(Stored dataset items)
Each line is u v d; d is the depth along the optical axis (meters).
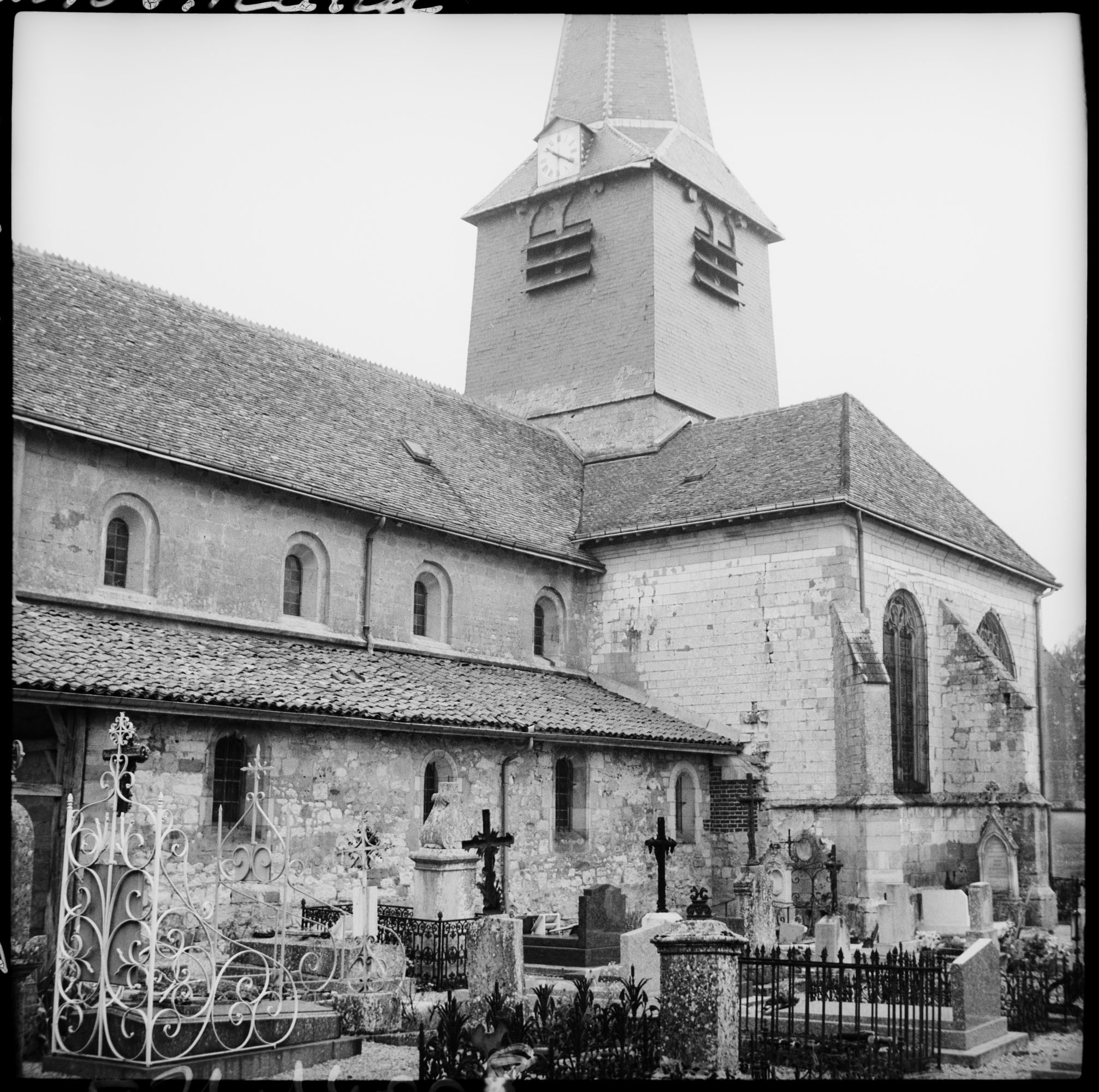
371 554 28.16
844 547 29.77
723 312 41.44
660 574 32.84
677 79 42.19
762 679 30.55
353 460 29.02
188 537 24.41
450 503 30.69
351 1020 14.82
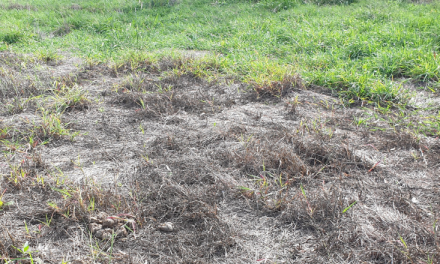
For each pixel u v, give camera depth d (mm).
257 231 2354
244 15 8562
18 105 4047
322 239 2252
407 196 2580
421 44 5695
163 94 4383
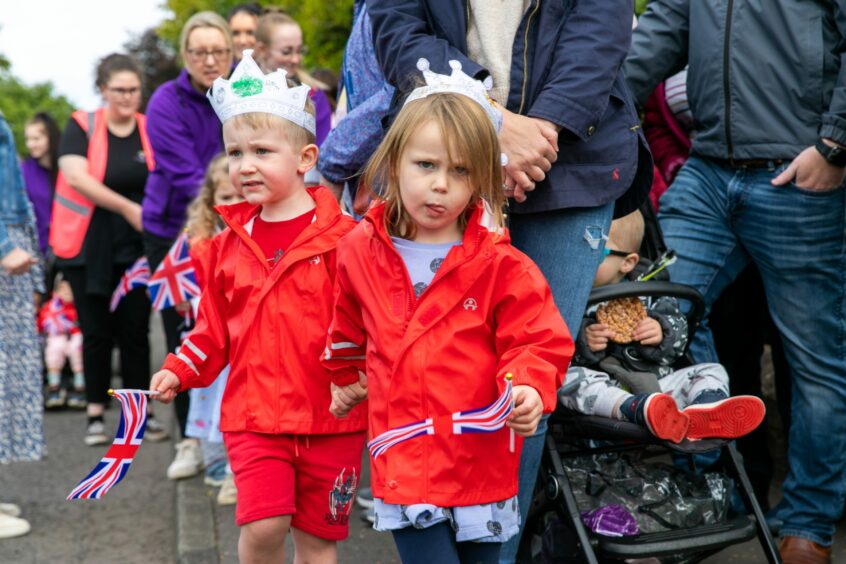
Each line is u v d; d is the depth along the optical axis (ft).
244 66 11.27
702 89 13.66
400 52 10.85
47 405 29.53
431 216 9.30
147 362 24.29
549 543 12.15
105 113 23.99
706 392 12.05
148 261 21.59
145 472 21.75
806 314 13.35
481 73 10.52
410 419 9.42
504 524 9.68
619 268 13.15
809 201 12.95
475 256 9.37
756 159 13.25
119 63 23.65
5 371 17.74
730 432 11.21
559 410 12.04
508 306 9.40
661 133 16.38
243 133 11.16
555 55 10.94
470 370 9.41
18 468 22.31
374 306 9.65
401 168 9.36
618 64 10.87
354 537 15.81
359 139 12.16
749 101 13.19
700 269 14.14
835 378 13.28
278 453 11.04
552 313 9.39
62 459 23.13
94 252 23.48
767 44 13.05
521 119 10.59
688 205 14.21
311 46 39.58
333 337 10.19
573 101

■ **What needs to be done**: Check each line above for the word "axis" and copy the ones that have it.

■ **Output of the task**:
Each line is u v d; d is the depth along the optical axis (meters).
Each line is u v d; d is the depth along the optical axis (ft).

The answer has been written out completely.